Each arrival pressed through the mob under the disinterested gaze of young Israel Defense Forces soldiers. The border soldiers always looked bored to me, whether here on the bridge, on the smooth tiles of Ben Gurion airport, or at the West Bank checkpoints. Barghouti noticed this, too. When he passed through here, he looked at the face of one of these soldiers. For a moment he seemed a mere employee, Barghouti wrote. At least his gun is very shiny. His gun is my personal history. It is the history of my estrangement. His gun took from us the land of the poem and left us with the poem of the land.
I merged into the current of bodies and pushed my way to a counter where I showed my passport to an Israeli soldier in exchange for tags for my backpack. Then I squeezed out of the queue and toward a conveyor belt that swept my bag somewhere inside the building. Finally, I joined three successive lines in front of three different glass booths to show my documents to three different officials. The last, a woman of about twenty years, asked me where I planned on staying and what I planned on doing. She interrupted me when I started to list the Palestinian writers I wanted to meet. Dont say Palestine, she said. This is Israel. Stop saying Palestine.
In the summer of 2014, Israel launched Operation Protective Edge against militants in the Gaza Strip. During a brief lull in the bombing, a series of four photos emerged of a young Gazan girl sifting through the wreckage of a destroyed building.
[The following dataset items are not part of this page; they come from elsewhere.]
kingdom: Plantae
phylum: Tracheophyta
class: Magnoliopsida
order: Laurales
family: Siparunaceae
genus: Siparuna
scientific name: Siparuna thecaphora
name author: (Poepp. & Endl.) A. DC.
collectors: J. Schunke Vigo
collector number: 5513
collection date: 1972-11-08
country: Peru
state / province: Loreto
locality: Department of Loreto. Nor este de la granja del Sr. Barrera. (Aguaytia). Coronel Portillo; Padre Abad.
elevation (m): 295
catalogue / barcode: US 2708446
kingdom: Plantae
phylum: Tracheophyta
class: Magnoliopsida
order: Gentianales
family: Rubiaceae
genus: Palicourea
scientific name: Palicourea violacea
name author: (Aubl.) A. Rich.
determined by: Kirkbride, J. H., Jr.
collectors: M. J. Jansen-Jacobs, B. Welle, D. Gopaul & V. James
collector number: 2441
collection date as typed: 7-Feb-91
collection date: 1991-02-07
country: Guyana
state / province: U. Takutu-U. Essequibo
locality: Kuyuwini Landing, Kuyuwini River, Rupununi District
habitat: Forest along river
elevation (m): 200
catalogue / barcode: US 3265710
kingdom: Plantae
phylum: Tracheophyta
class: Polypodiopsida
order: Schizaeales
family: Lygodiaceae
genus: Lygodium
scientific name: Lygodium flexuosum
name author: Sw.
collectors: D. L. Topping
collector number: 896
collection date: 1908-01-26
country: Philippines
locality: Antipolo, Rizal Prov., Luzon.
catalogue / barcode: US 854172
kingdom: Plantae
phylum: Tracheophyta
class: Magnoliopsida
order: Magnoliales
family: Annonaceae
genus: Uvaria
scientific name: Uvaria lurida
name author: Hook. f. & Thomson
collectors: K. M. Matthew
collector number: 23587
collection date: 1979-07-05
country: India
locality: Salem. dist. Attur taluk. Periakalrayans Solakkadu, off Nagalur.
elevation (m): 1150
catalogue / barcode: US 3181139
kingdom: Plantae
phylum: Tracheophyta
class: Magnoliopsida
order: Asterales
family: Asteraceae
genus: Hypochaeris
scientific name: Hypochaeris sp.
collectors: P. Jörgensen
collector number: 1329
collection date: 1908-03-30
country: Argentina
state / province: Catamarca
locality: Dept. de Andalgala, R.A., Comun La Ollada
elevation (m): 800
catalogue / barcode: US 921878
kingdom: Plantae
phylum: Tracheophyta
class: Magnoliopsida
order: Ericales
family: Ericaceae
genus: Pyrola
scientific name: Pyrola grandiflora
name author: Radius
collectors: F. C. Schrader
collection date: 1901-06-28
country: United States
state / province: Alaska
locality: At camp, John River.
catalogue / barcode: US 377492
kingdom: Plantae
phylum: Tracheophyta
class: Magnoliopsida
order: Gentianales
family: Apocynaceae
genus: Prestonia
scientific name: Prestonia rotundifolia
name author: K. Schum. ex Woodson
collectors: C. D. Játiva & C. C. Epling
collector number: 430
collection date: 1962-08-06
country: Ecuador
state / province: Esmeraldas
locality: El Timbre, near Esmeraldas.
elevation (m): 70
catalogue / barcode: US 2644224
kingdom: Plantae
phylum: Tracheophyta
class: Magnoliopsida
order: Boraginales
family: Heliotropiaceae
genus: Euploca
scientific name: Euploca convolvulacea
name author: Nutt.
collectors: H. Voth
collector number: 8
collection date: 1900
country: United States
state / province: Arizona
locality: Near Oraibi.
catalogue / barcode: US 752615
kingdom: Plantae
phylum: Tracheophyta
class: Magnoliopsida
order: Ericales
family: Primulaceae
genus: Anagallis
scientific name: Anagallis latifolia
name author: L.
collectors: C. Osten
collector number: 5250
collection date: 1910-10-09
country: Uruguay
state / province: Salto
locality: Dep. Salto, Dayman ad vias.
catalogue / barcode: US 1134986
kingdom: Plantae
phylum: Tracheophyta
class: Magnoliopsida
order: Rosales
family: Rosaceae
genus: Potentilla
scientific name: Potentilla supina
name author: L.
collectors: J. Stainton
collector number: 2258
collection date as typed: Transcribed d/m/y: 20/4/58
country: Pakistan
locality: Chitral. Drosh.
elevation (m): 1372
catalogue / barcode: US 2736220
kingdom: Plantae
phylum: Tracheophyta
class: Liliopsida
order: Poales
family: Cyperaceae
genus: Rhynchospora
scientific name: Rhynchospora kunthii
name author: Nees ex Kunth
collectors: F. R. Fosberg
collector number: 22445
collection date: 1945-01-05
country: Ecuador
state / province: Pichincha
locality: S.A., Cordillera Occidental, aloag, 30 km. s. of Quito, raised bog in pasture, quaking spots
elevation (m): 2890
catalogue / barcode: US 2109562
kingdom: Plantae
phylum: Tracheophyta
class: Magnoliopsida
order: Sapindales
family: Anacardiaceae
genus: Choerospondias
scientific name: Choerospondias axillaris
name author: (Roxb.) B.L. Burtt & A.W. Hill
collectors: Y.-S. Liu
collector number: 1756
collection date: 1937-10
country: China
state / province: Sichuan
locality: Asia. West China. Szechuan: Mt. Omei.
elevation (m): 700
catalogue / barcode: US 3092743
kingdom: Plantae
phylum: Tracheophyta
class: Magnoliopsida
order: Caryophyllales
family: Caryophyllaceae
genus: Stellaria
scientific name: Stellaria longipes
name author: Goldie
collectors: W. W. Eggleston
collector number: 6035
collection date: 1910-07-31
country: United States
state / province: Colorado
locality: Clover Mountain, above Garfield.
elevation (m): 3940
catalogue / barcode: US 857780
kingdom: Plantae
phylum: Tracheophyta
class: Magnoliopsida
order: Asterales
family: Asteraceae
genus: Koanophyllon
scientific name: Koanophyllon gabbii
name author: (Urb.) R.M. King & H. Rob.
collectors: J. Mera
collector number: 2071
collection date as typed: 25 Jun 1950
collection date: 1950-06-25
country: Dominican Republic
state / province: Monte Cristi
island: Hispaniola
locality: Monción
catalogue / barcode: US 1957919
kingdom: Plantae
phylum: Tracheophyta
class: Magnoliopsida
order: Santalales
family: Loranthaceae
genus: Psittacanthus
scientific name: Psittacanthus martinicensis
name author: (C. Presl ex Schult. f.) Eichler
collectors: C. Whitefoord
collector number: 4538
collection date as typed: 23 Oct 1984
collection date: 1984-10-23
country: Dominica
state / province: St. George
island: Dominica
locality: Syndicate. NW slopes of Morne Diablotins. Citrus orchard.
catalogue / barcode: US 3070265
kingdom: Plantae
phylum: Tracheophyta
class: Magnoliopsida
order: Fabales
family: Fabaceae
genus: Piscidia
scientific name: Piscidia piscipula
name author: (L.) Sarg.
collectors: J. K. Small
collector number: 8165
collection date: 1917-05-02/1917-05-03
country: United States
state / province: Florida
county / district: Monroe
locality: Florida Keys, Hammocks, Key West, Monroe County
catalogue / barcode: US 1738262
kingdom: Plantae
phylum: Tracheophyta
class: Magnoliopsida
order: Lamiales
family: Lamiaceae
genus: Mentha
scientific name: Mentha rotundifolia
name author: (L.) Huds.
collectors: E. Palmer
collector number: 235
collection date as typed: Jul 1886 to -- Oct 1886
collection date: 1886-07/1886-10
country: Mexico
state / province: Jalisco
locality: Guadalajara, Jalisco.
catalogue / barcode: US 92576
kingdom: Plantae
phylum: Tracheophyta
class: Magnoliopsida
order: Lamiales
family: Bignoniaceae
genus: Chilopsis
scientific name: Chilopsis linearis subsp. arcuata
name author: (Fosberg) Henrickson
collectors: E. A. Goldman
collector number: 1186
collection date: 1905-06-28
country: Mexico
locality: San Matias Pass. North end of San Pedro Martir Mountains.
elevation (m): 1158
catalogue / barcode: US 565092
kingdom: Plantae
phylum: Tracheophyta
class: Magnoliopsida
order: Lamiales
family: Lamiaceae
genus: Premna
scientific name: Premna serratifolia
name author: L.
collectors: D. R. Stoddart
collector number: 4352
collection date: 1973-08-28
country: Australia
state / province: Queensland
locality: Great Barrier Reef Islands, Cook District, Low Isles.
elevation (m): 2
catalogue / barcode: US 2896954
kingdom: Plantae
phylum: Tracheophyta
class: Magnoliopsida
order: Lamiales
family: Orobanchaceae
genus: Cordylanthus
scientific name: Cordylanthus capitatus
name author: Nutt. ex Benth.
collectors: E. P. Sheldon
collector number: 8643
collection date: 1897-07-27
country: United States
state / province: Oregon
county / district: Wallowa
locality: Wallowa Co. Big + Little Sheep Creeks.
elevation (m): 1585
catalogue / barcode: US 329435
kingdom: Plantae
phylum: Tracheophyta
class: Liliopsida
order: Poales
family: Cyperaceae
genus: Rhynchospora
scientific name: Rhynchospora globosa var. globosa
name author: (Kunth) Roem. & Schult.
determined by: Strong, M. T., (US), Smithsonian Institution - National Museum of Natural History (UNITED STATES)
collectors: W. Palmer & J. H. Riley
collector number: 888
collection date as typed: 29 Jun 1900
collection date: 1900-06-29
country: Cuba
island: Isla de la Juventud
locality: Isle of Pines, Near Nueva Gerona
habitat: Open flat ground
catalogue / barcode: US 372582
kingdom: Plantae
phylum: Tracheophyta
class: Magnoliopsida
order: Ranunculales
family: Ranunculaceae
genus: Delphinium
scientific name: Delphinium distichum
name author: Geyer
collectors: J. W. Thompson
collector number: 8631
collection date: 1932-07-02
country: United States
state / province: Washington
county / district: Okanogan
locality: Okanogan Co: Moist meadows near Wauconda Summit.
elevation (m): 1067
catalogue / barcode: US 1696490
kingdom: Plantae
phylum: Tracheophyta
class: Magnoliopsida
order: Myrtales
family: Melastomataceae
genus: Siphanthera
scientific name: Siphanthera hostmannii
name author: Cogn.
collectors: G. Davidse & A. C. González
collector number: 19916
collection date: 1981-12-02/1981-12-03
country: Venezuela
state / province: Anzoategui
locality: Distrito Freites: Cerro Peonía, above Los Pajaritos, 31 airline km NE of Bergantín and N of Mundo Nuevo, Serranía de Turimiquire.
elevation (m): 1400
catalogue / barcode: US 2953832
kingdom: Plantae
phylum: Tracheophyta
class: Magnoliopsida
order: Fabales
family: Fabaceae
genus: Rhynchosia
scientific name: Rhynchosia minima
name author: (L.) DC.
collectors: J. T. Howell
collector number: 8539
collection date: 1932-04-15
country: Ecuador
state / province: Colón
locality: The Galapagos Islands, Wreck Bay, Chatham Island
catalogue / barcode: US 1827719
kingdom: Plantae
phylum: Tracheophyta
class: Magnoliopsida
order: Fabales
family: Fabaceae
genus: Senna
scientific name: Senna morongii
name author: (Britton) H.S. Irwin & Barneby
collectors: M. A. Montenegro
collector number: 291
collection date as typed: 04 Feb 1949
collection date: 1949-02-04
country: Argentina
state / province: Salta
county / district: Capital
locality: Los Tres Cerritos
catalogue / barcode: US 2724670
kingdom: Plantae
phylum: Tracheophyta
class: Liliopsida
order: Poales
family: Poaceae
The girl, around ten years old, wore a green dress and pink leggings, her long hair tied back in a neat ponytail. In the photos, she pulls books from beneath shattered concrete and cinderblocks and stacks them in her arms. The books are tattered and filthy, their covers dangling from their bindings. But in the last photograph, the girl walks away, smiling.
Few images from Gaza had as profound an effect on me as these four photos of this girl. Id seen countless photos from the war. Most portrayed Palestine as a place of pain and ugliness. But the girl in Gaza was beautiful in the way all children are beautiful, and more beautiful still for the unexpected flash of her green dress against the grey rubble. Her broken books reminded me, too, that nothing possesses more beauty or more humanity than a story. To weave the snarled strands of a life, either real or imagined, into literature is a form of blessed alchemy. Twists of plot and turns of phrase mirror the messy details of human existence. We are nothing more or less than the stories we tell. But the only story most outsiders ever hear about Palestine is a thin volume of enduring conflict. The character of the Palestinian is either a furious militant throwing stones with a keffiyeh wrapped around his face, or an old woman in hijab wailing in front of her destroyed home. This single narrative of anger and deprivation holds the Palestinians hostage, and little artistry is to be found in such a plot.